• [EXERCISE TASKS]
A. Condense the paragraph of the passage on India and Pakistan that begins "India is located in Southern Asia" into a short bulleted list that keeps its main facts.
B. Repeat, word for word, the stretch of the passage on India and Pakistan from "India is located" through "Rawalpindi/Islamabad, and Peshawar.".

• [PROVIDED PASSAGE]
──────
India is located in Southern Asia, bordering the Arabian Sea and the Bay of Bengal, surrounded by Burma, China and Pakistan. Pakistan is located to the northwest of India and is bordered by the Arabian Sea, Iran, Afghanistan and China to the north. Although India occupies only 2.4% of the world's land area, it supports over 15% of the world's population. Only China has a larger population. Almost 40% of Indians are younger than 15 years of age. About 70% of the people live in more than 550,000 villages, and the remainder in more than 200 towns and cities. The majority of Pakistan's population lives along the Indus River valley and along an arc formed by the cities of Faisalabad, Lahore, Rawalpindi/Islamabad, and Peshawar.

India's population continues to grow at about 1.8% per year and is estimated at one billion. While its GDP is low in dollar terms, India has the world's 13th-largest GNP. About 62% of the population depends directly on agriculture. Industry and services sectors are growing in importance and account for 26% and 48% of GDP, respectively, while agriculture contributes about 25.6% of GDP. More than 35% of the population live below the poverty line, but a large and growing middle class of 150-200 million has disposable income for consumer goods.
──────
• [THE DATA]
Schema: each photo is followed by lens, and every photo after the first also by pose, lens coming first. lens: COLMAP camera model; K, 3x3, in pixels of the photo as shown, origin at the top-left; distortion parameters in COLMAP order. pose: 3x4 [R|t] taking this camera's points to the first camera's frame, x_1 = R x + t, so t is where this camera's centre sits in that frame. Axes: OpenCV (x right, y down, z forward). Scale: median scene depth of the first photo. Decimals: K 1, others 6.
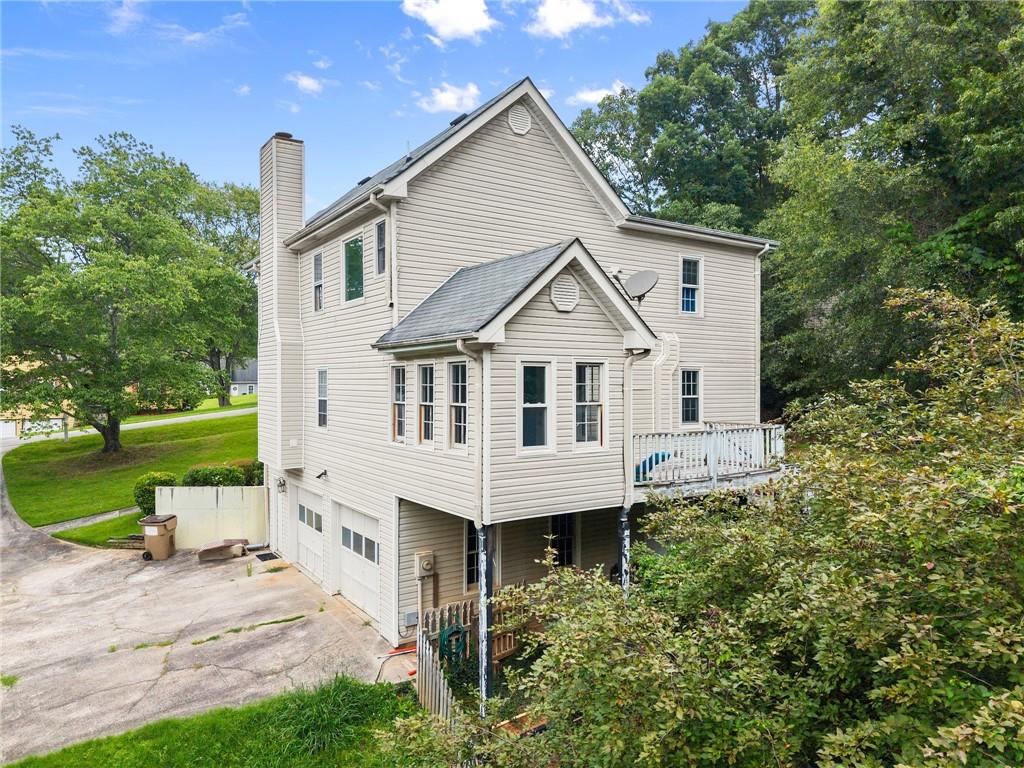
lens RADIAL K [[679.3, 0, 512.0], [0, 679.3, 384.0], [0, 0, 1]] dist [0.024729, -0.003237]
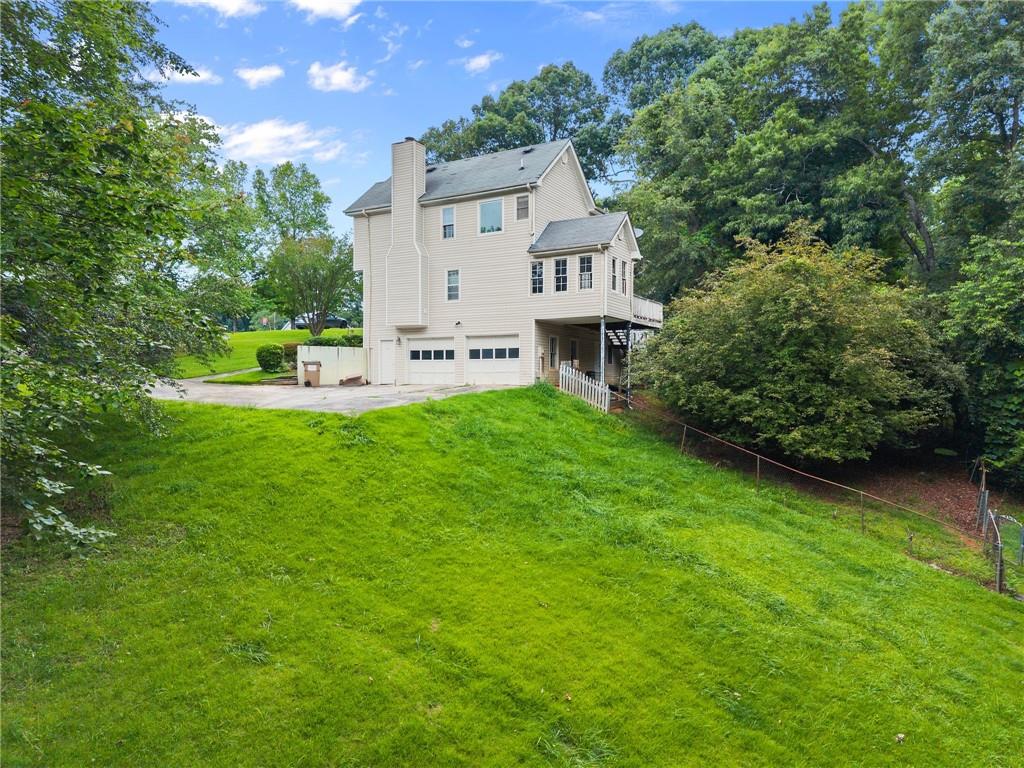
──────
• [ANSWERS BELOW]
A.
- India lies in Southern Asia, on the Arabian Sea and the Bay of Bengal, bordered by Burma, China and Pakistan.
- Pakistan lies northwest of India, bordered by the Arabian Sea, Iran, Afghanistan and China (to the north).
- India has 2.4% of the world's land area but over 15% of its population, second only to China.
- Almost 40% of Indians are under 15.
- About 70% of Indians live in more than 550,000 villages; the rest live in over 200 towns and cities.
- Most of Pakistan's people live along the Indus River valley and an arc of cities: Faisalabad, Lahore, Rawalpindi/Islamabad and Peshawar.

B.
India is located in Southern Asia, bordering the Arabian Sea and the Bay of Bengal, surrounded by Burma, China and Pakistan. Pakistan is located to the northwest of India and is bordered by the Arabian Sea, Iran, Afghanistan and China to the north. Although India occupies only 2.4% of the world's land area, it supports over 15% of the world's population. Only China has a larger population. Almost 40% of Indians are younger than 15 years of age. About 70% of the people live in more than 550,000 villages, and the remainder in more than 200 towns and cities. The majority of Pakistan's population lives along the Indus River valley and along an arc formed by the cities of Faisalabad, Lahore, Rawalpindi/Islamabad, and Peshawar.